- **TRECHO FORNECIDO**
+ + +

Apenas em 1890, como ensina Gonçalves (2017), com o Decreto nº 181, de 24 de janeiro de 1890, foi instituído o casamento civil, sendo abolida a jurisdição eclesiástica, passando a ser válido o casamento realizado perante as autoridades civis. O decreto permitiu a separação de corpos, como forma de extinção da sociedade conjugal, mas, manteve a indissolubilidade do vínculo matrimonial.
De acordo com Wald e Fonseca (2013), a Lei 3.071 de 1º de janeiro de 1916, previa o desquite como forma de extinção da sociedade conjugal, considerou ainda o vínculo matrimonial indissolúvel, regido pela comunhão universal de bens. O mesmo título explicitava a distinção entre filhos legítimos, havidos no casamento, e os concebidos fora do casamento, ou ilegítimos, além de instituir inúmeros pré-requisitos para a adoção.
Como adverte Dias (2016), a busca dessa igualdade forçou sucessivas alterações legislativas, de extrema importância, como a Lei 4.121/62, denominado o Estatuto da Mulher Casada, que alterou diversos dispositivos do Código Civil de 1916. Cabendo a partir daí a mulher colaborar com o marido, dividindo o poder de chefia do grupo familiar, assegurando-lhe no caso de exercer profissão lucrativa, distinta da do marido, bens reservados, ou seja, asseguravam a ela propriedade dos bens adquiridos com o fruto do seu trabalho.

+ + +

Imagens de gráficos renderizadas:
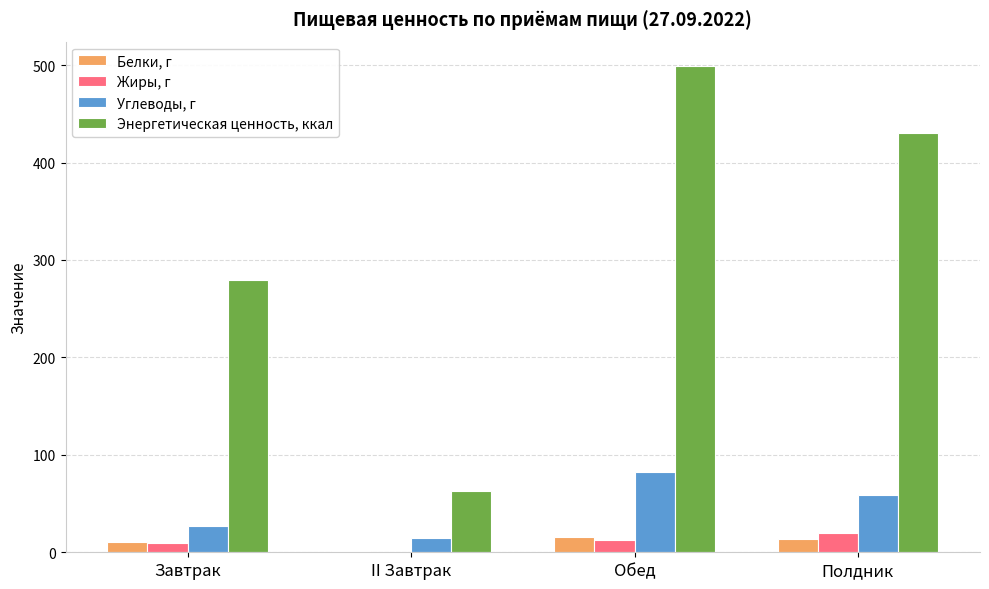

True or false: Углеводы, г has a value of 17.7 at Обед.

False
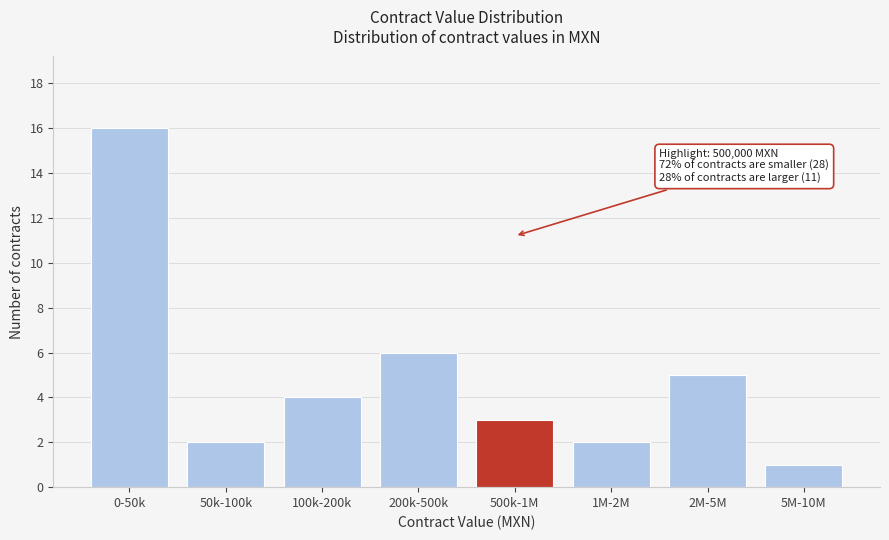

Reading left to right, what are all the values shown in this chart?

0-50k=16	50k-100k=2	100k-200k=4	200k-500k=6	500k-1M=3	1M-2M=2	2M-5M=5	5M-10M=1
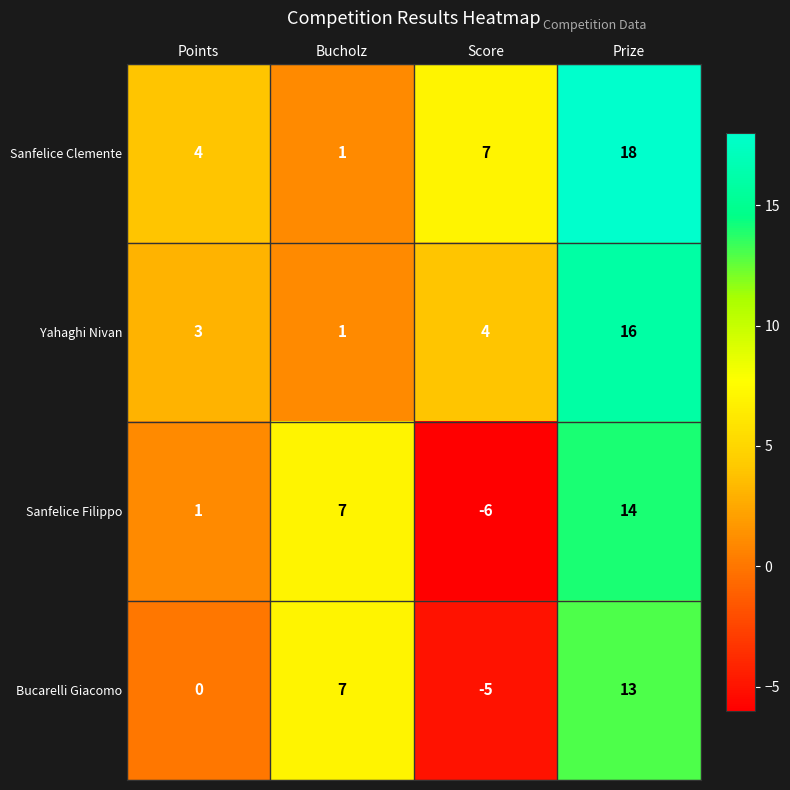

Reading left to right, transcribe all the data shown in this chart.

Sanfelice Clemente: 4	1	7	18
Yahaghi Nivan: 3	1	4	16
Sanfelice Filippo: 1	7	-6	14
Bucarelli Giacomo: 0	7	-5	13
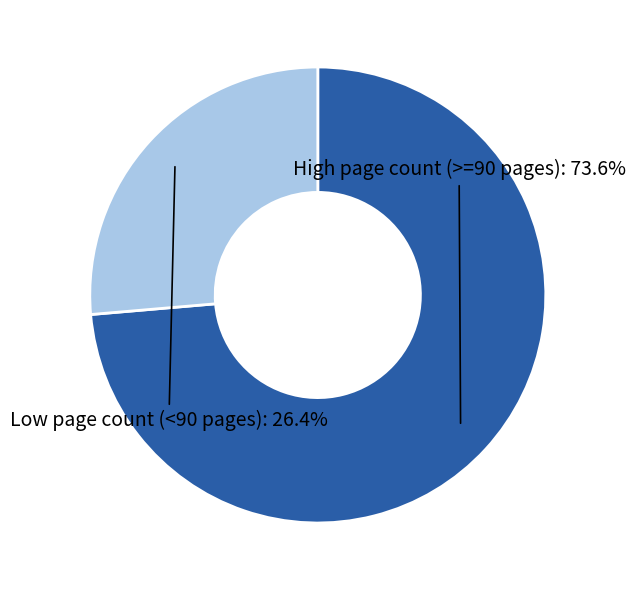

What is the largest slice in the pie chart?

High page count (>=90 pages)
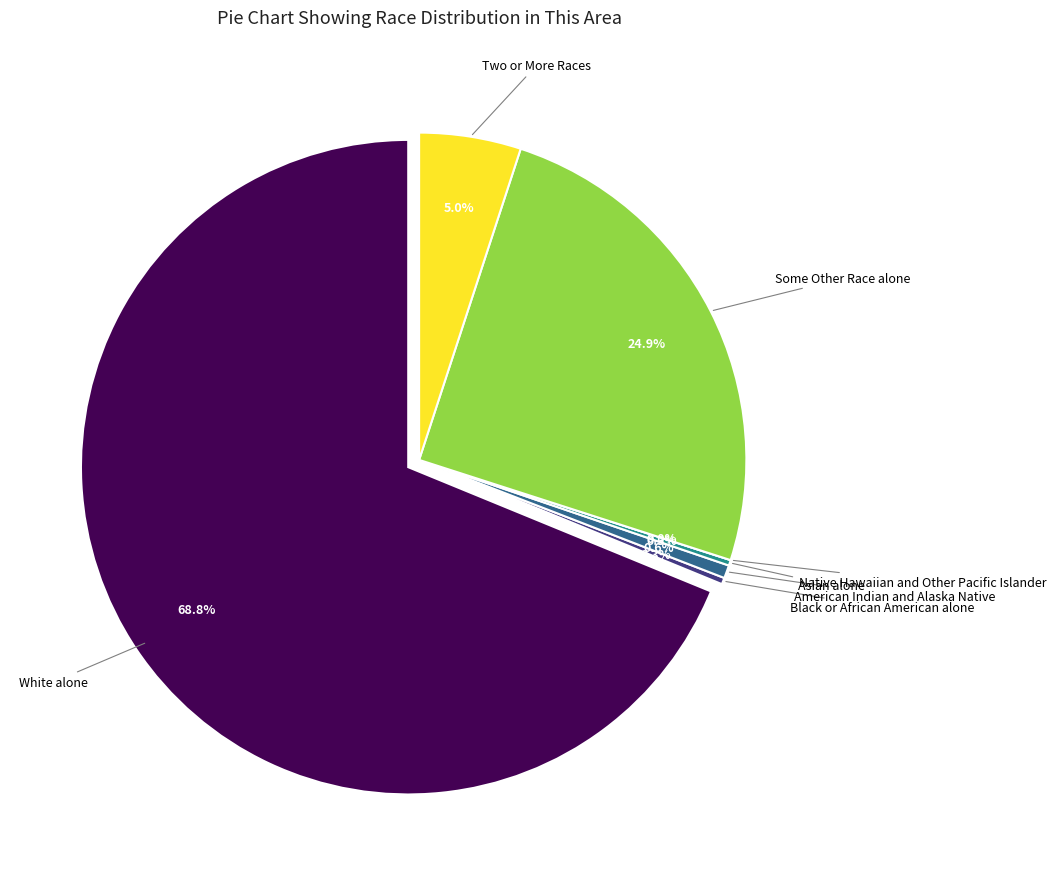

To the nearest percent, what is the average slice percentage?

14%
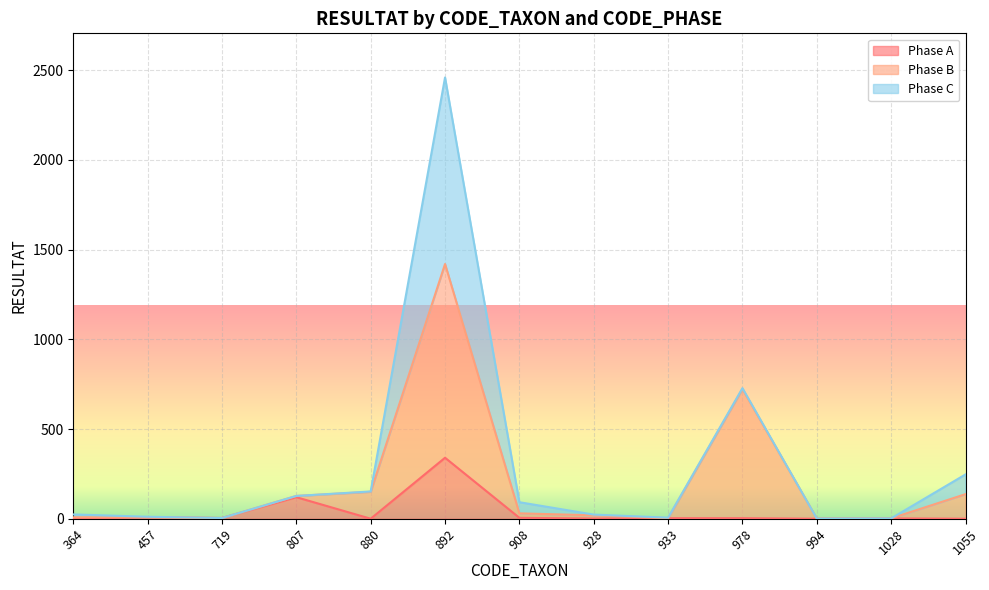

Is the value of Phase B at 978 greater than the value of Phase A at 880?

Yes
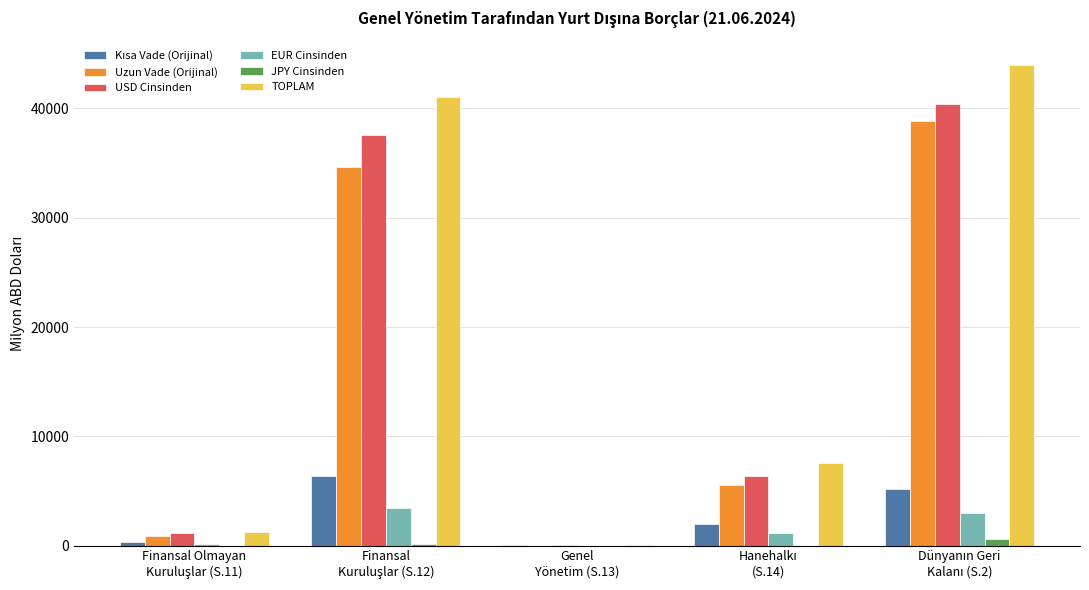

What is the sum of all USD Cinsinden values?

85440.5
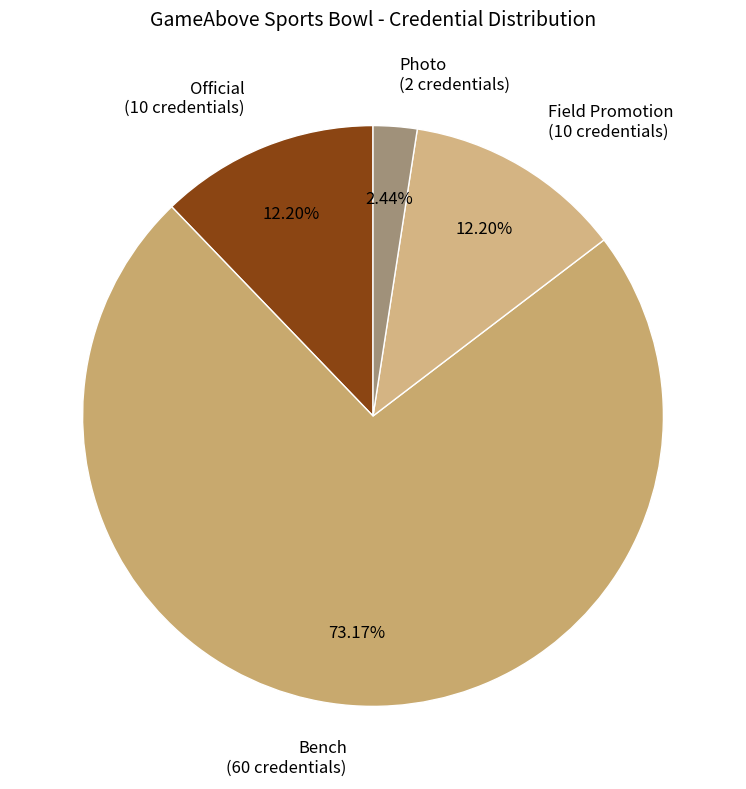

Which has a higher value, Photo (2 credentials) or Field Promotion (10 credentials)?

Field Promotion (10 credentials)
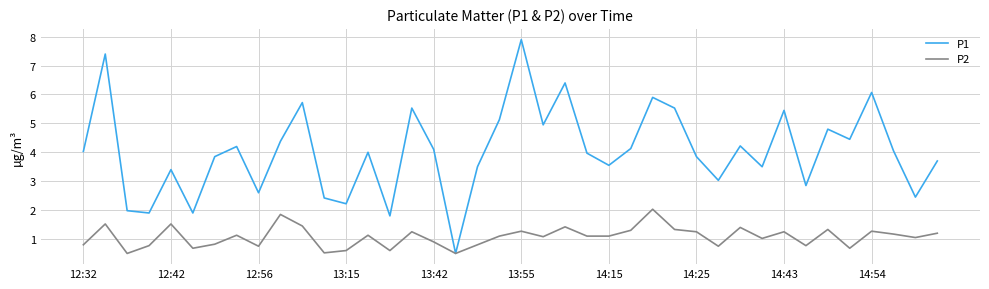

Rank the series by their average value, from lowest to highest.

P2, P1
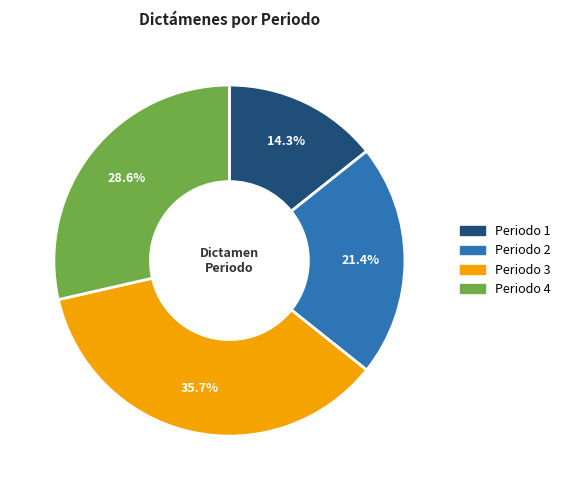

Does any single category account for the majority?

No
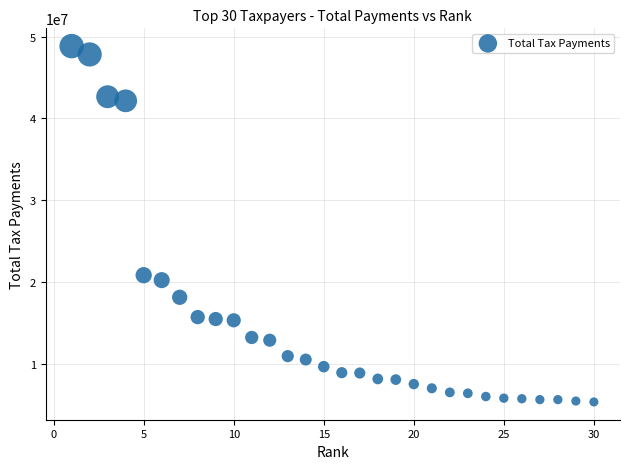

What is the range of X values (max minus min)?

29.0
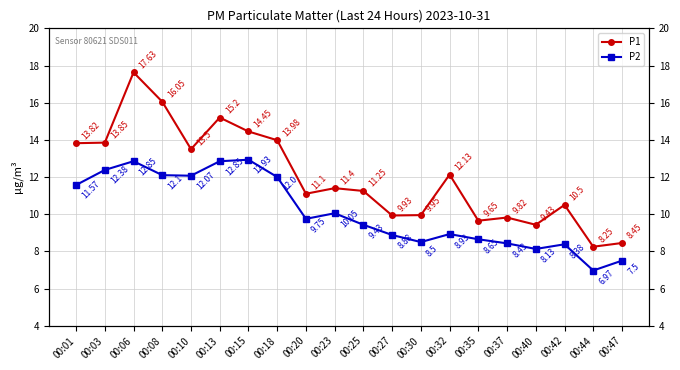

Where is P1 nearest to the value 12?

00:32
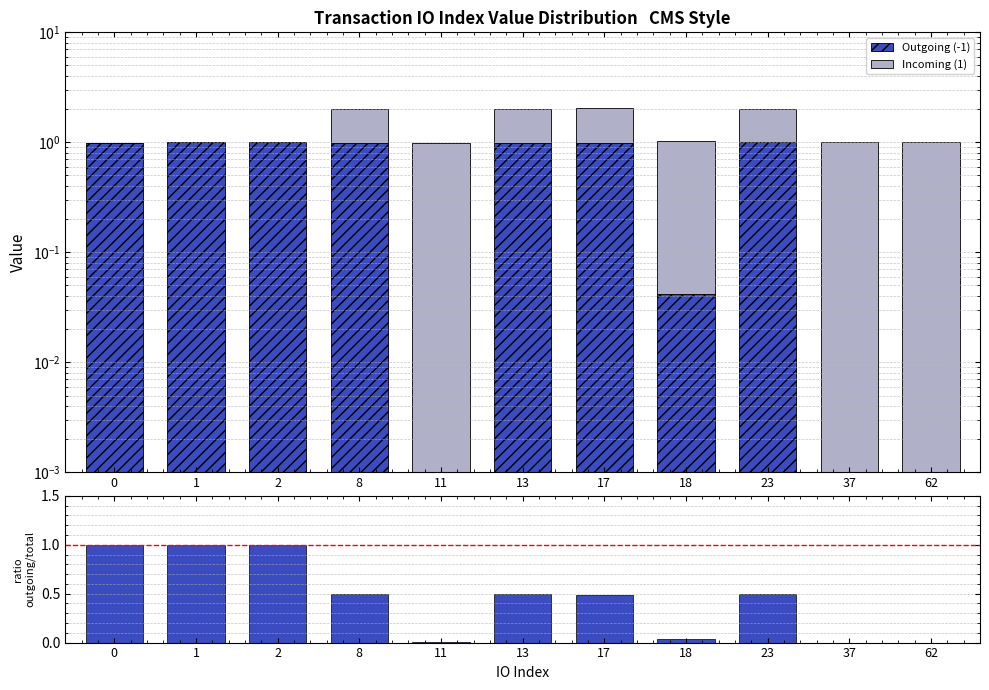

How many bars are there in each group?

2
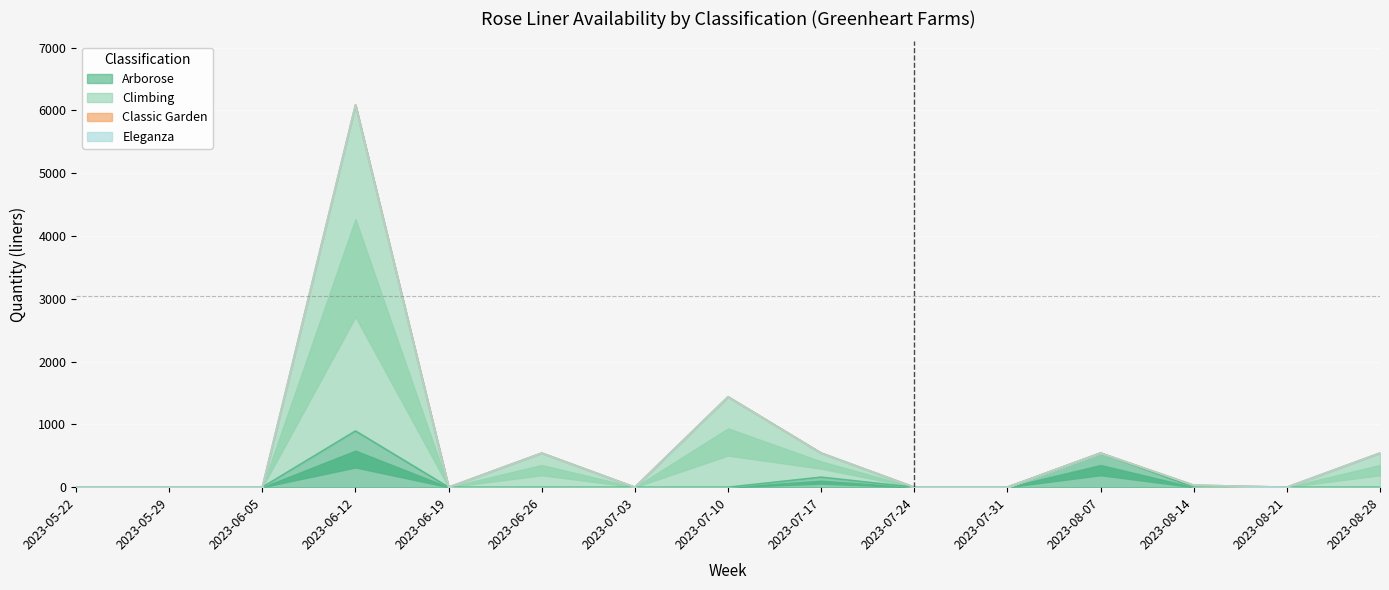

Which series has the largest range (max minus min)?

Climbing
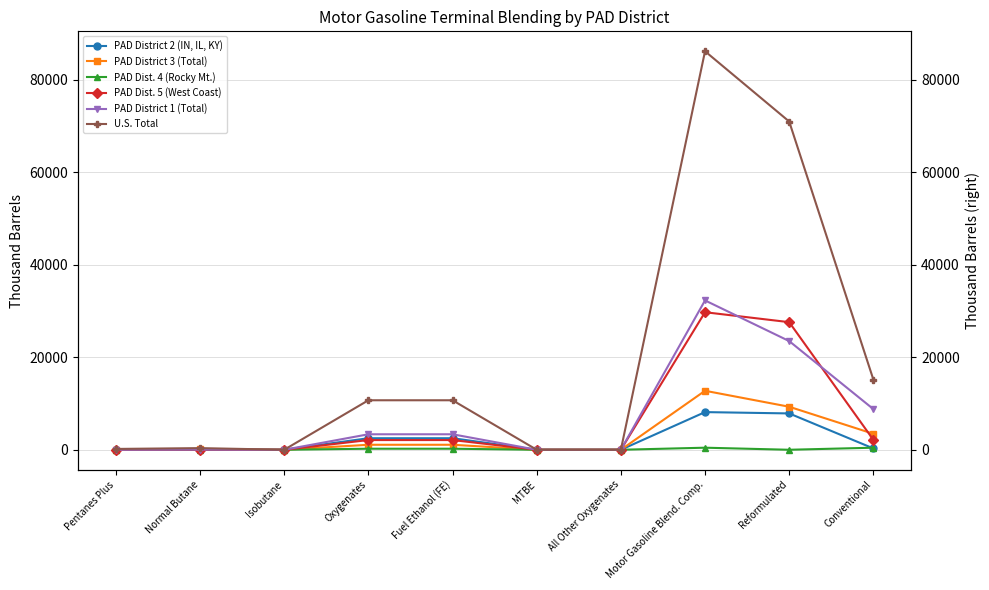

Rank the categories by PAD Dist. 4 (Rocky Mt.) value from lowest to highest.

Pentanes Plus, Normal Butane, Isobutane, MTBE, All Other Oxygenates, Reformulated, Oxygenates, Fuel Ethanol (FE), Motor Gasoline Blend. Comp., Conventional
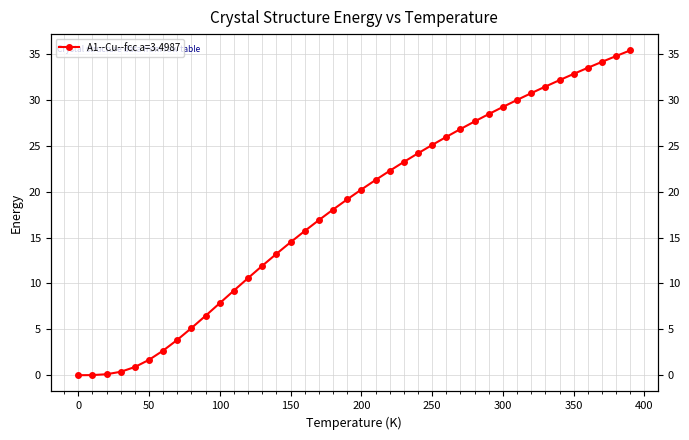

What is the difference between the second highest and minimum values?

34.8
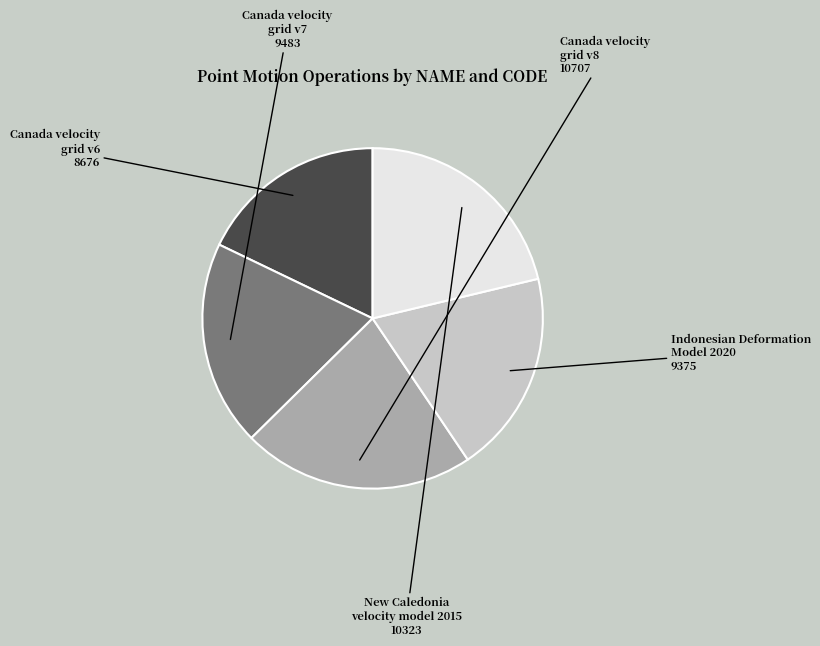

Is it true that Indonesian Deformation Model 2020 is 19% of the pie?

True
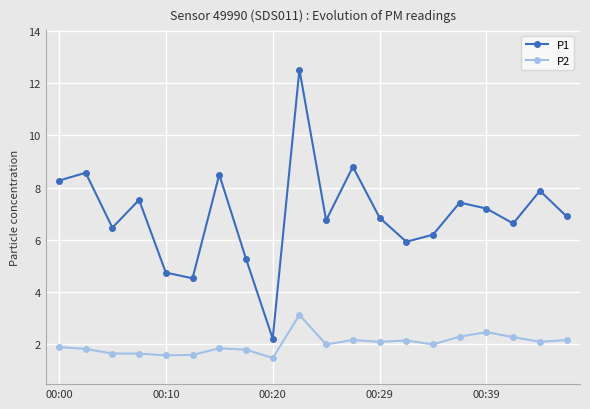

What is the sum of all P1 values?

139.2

+ + +

- **INSTRUÇÕES DO EXERCÍCIO**
De acordo com o trecho sobre a legislação do casamento, qual lei recebeu o nome de Estatuto da Mulher Casada?

- **RESPOSTA ABAIXO**
A Lei 4.121/62.